[Opening ENTRIES SHOWN section]
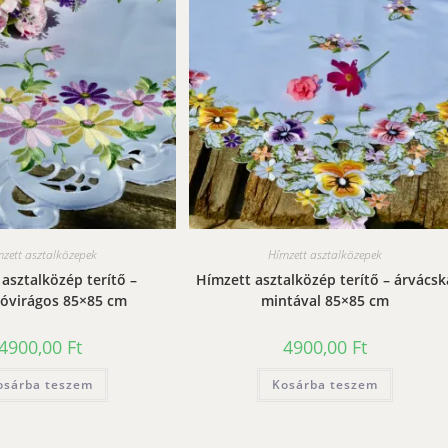
zett asztalközepek
Hímzett asztalközepek
asztalközép terítő –
Hímzett asztalközép terítő – árvácsk
góvirágos 85×85 cm
mintával 85×85 cm
4900,00
Ft
4900,00
Ft
osárba teszem
Kosárba teszem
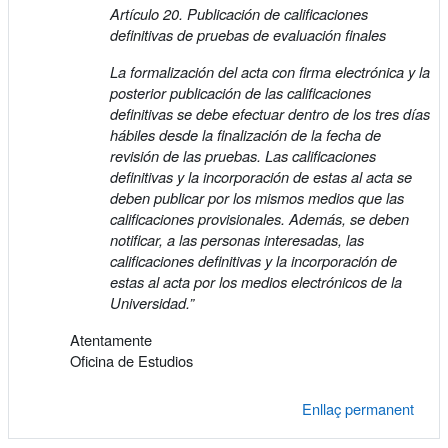
Artículo 20. Publicación de calificaciones
definitivas de pruebas de evaluación finales
La formalización del acta con firma electrónica y la
posterior publicación de las calificaciones
definitivas se debe efectuar dentro de los tres días
hábiles desde la finalización de la fecha de
revisión de las pruebas. Las calificaciones
definitivas y la incorporación de estas al acta se
deben publicar por los mismos medios que las
calificaciones provisionales. Además, se deben
notificar, a las personas interesadas, las
calificaciones definitivas y la incorporación de
estas al acta por los medios electrónicos de la
Universidad.”
Atentamente
Oficina de Estudios
Enllaç permanent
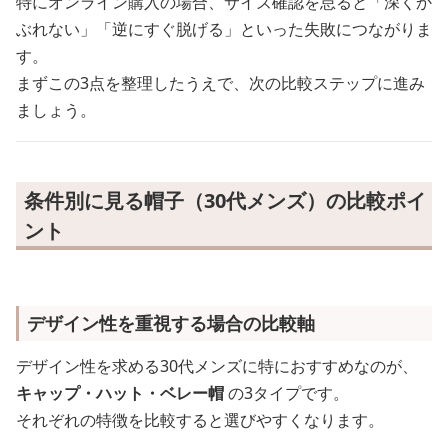
特にオンライン購入の場合、サイズ確認を怠ると「深くか
ぶれない」「逆にすぐ脱げる」といった失敗につながりま
す。
まずこの3点を整理したうえで、次の比較ステップに進み
ましょう。
条件別に見る帽子（30代メンズ）の比較ポイ
ント
デザイン性を重視する場合の比較軸
デザイン性を求める30代メンズに特におすすめなのが、
キャップ・ハット・ベレー帽
の3タイプです。
それぞれの特徴を比較すると選びやすくなります。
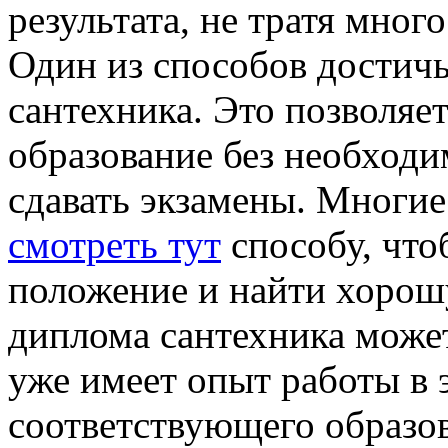
результата, не тратя мног
Один из способов достич
сантехника. Это позволяе
образование без необходи
сдавать экзамены. Многие
смотреть тут
способу, что
положение и найти хорош
диплома сантехника может
уже имеет опыт работы в э
соответствующего образо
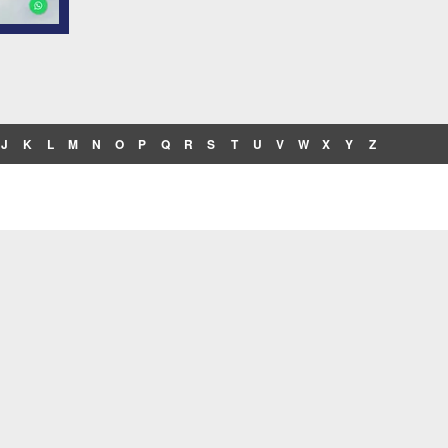
J
K
L
M
N
O
P
Q
R
S
T
U
V
W
X
Y
Z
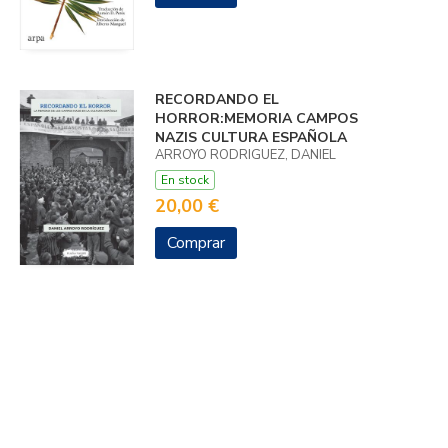
RECORDANDO EL
HORROR:MEMORIA CAMPOS
NAZIS CULTURA ESPAÑOLA
ARROYO RODRIGUEZ, DANIEL
En stock
20,00 €
Comprar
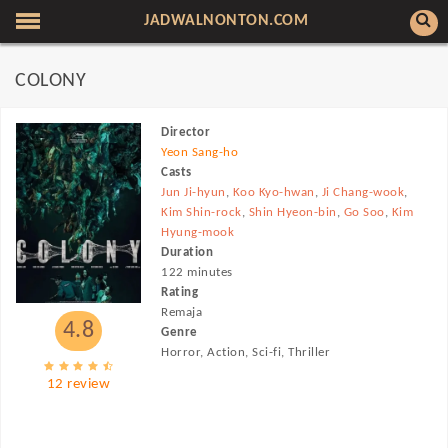
JADWALNONTON.COM
COLONY
Director
Yeon Sang-ho
Casts
Jun Ji-hyun
,
Koo Kyo-hwan
,
Ji Chang-wook
,
Kim Shin-rock
,
Shin Hyeon-bin
,
Go Soo
,
Kim
Hyung-mook
Duration
122 minutes
Rating
Remaja
4.8
Genre
Horror, Action, Sci-fi, Thriller
12 review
[Closing ENTRIES SHOWN section]
Convert the text lines of the material above into a Markdown table with the columns "Row" and "Line", numbering each row and omitting blank lines. Leave the pictures out of the answer.

# [EXPECTED ANSWER]
| Row | Line |
|---|---|
| 1 | zett asztalközepek |
| 2 | Hímzett asztalközepek |
| 3 | asztalközép terítő – |
| 4 | Hímzett asztalközép terítő – árvácsk |
| 5 | góvirágos 85×85 cm |
| 6 | mintával 85×85 cm |
| 7 | 4900,00 |
| 8 | Ft |
| 9 | 4900,00 |
| 10 | Ft |
| 11 | osárba teszem |
| 12 | Kosárba teszem |
| 13 | Artículo 20. Publicación de calificaciones |
| 14 | definitivas de pruebas de evaluación finales |
| 15 | La formalización del acta con firma electrónica y la |
| 16 | posterior publicación de las calificaciones |
| 17 | definitivas se debe efectuar dentro de los tres días |
| 18 | hábiles desde la finalización de la fecha de |
| 19 | revisión de las pruebas. Las calificaciones |
| 20 | definitivas y la incorporación de estas al acta se |
| 21 | deben publicar por los mismos medios que las |
| 22 | calificaciones provisionales. Además, se deben |
| 23 | notificar, a las personas interesadas, las |
| 24 | calificaciones definitivas y la incorporación de |
| 25 | estas al acta por los medios electrónicos de la |
| 26 | Universidad.” |
| 27 | Atentamente |
| 28 | Oficina de Estudios |
| 29 | Enllaç permanent |
| 30 | 特にオンライン購入の場合、サイズ確認を怠ると「深くか |
| 31 | ぶれない」「逆にすぐ脱げる」といった失敗につながりま |
| 32 | す。 |
| 33 | まずこの3点を整理したうえで、次の比較ステップに進み |
| 34 | ましょう。 |
| 35 | 条件別に見る帽子（30代メンズ）の比較ポイ |
| 36 | ント |
| 37 | デザイン性を重視する場合の比較軸 |
| 38 | デザイン性を求める30代メンズに特におすすめなのが、 |
| 39 | キャップ・ハット・ベレー帽 |
| 40 | の3タイプです。 |
| 41 | それぞれの特徴を比較すると選びやすくなります。 |
| 42 | результата, не тратя мног |
| 43 | Один из способов достич |
| 44 | сантехника. Это позволяе |
| 45 | образование без необходи |
| 46 | сдавать экзамены. Многие |
| 47 | смотреть тут |
| 48 | способу, что |
| 49 | положение и найти хорош |
| 50 | диплома сантехника может |
| 51 | уже имеет опыт работы в э |
| 52 | соответствующего образо |
| 53 | J |
| 54 | K |
| 55 | L |
| 56 | M |
| 57 | N |
| 58 | O |
| 59 | P |
| 60 | Q |
| 61 | R |
| 62 | S |
| 63 | T |
| 64 | U |
| 65 | V |
| 66 | W |
| 67 | X |
| 68 | Y |
| 69 | Z |
| 70 | RECORDANDO EL |
| 71 | HORROR:MEMORIA CAMPOS |
| 72 | NAZIS CULTURA ESPAÑOLA |
| 73 | ARROYO RODRIGUEZ, DANIEL |
| 74 | En stock |
| 75 | 20,00 € |
| 76 | Comprar |
| 77 | JADWALNONTON.COM |
| 78 | COLONY |
| 79 | Director |
| 80 | Yeon Sang-ho |
| 81 | Casts |
| 82 | Jun Ji-hyun |
| 83 | , |
| 84 | Koo Kyo-hwan |
| 85 | , |
| 86 | Ji Chang-wook |
| 87 | , |
| 88 | Kim Shin-rock |
| 89 | , |
| 90 | Shin Hyeon-bin |
| 91 | , |
| 92 | Go Soo |
| 93 | , |
| 94 | Kim |
| 95 | Hyung-mook |
| 96 | Duration |
| 97 | 122 minutes |
| 98 | Rating |
| 99 | Remaja |
| 100 | 4.8 |
| 101 | Genre |
| 102 | Horror, Action, Sci-fi, Thriller |
| 103 | 12 review |